**Actions to take:**
A – Copy word for word the part of the annotations on Georgia's harassing telephone calls statute starting at "JUDICIAL DECISIONS" and ending at "to 1995 amendment).".
B – Write the next part of the annotations on Georgia's harassing telephone calls statute, picking up right after the last line shown.

**Excerpted passage:**
:::
(Code 1981, §16-11-39.1, enacted by Ga. L. 1995, p. 574, § 3; Ga. L. 2015, p. 203, § 2-1/SB 72.)
Cross references.- Free speech, U.S. Const., amend I.
Law reviews.- For article, "Misdemeanor Sentencing in Georgia," see 7 Ga. St. B.J. 8 (2001). For annual survey on criminal law, see 68 Mercer L. Rev. 93 (2016).
JUDICIAL DECISIONS
Editor's notes.
- In light of the similarity of the statutory provisions, decisions under Code Section 16-11-39, as it read prior to the 1995 amendment, are included in the annotations for this Code section.
Constitutionality.
- O.C.G.A. §§ 16-11-39.1 and46-5-21 which prohibit telephone calls for purpose of harassing are clear and can be readily understood by people of ordinary intelligence seeking to avoid their violation, and therefore these sections are not unconstitutionally vague or broad and do not violate due process. Constantino v. State, 243 Ga. 595, 255 S.E.2d 710, cert. denied, 444 U.S. 940, 100 S. Ct. 293, 62 L. Ed. 2d 306 (1979) (decided under § 16-11-39, prior to 1995 amendment).
Statute does not provide private remedy.
- In a case in which a car buyer appealed a district court's entry of summary judgment in favor of a lender, O.C.G.A. § 16-11-39.1, Georgia's criminal harassment statute addressing harassing telephone calls did not provide for a private remedy. Goia v. Citifinancial Auto, 499 Fed. Appx. 930 (11th Cir. Dec. 3, 2012)(Unpublished).
Accusation not defective.
:::
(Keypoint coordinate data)
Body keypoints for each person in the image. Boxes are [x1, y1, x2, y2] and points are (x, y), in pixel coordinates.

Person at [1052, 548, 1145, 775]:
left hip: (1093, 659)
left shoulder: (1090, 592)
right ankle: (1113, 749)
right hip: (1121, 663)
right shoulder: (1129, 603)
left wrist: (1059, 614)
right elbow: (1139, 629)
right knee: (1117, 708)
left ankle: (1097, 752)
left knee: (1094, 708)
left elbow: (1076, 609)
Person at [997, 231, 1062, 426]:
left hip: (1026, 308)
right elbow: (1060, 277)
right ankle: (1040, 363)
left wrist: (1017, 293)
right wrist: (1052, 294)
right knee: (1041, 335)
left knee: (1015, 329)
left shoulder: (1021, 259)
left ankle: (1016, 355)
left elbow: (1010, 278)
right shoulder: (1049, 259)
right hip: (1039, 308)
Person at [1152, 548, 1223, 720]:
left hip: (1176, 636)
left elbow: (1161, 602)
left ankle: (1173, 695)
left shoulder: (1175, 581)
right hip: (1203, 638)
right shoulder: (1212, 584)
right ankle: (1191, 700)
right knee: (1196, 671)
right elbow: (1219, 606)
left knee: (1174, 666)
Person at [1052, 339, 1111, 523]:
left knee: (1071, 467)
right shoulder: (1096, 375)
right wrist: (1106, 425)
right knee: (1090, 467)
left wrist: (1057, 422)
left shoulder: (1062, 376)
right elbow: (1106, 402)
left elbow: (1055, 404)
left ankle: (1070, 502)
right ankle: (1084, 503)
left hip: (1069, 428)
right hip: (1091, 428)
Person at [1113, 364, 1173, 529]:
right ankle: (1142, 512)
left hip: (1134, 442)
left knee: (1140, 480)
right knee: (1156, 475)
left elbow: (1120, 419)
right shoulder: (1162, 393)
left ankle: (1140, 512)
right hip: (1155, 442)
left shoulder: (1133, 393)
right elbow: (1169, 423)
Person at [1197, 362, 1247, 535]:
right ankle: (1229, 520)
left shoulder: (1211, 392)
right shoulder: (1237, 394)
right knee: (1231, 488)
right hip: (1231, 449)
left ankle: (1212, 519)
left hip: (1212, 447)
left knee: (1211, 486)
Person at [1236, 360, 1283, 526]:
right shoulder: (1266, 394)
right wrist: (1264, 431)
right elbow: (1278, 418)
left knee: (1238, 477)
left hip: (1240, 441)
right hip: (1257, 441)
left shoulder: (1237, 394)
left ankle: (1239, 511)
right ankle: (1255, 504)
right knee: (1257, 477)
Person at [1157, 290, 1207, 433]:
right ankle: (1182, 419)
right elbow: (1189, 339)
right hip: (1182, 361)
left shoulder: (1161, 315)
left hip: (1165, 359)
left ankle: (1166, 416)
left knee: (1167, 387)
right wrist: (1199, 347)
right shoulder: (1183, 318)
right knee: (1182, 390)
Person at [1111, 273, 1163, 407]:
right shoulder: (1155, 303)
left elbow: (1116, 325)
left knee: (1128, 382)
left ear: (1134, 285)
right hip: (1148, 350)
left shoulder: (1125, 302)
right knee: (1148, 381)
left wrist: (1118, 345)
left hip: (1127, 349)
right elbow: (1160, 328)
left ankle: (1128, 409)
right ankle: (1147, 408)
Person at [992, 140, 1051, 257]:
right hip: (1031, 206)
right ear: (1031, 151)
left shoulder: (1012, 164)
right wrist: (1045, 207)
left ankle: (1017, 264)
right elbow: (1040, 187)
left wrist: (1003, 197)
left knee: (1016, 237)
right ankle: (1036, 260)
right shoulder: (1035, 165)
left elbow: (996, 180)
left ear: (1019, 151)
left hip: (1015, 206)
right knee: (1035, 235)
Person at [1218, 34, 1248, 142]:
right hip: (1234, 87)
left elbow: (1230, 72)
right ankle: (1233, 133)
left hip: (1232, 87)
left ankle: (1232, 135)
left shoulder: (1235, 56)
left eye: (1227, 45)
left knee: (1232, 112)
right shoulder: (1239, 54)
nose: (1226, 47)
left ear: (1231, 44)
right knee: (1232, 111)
:::
**Task results:**
A –
JUDICIAL DECISIONS
Editor's notes.
- In light of the similarity of the statutory provisions, decisions under Code Section 16-11-39, as it read prior to the 1995 amendment, are included in the annotations for this Code section.
Constitutionality.
- O.C.G.A. §§ 16-11-39.1 and46-5-21 which prohibit telephone calls for purpose of harassing are clear and can be readily understood by people of ordinary intelligence seeking to avoid their violation, and therefore these sections are not unconstitutionally vague or broad and do not violate due process. Constantino v. State, 243 Ga. 595, 255 S.E.2d 710, cert. denied, 444 U.S. 940, 100 S. Ct. 293, 62 L. Ed. 2d 306 (1979) (decided under § 16-11-39, prior to 1995 amendment).

B –
- When the accusation mistakenly cited the statute dealing with disorderly conduct, instead of the harassing phone call statute, it was not fatally defective because the accusation properly described the elements of the crime charged. Corsini v. State, 238 Ga. App. 383, 519 S.E.2d 39 (1999).
Lesser included offense of terroristic threats.
- Depending on the facts, harassing telephone calls may be an included offense of terroristic threats. Todd v. State, 230 Ga. App. 849, 498 S.E.2d 142 (1998).
Alternative ways of telephone harassment.
- Former paragraph (4) demonstrated that a person may commit the offense of "harassing phone calls" in separate and alternative ways. Hazelton v. State, 200 Ga. App. 61, 406 S.E.2d 569 (1991) (decided under former § 16-11-39).
Allowing use of phone under defendant's control.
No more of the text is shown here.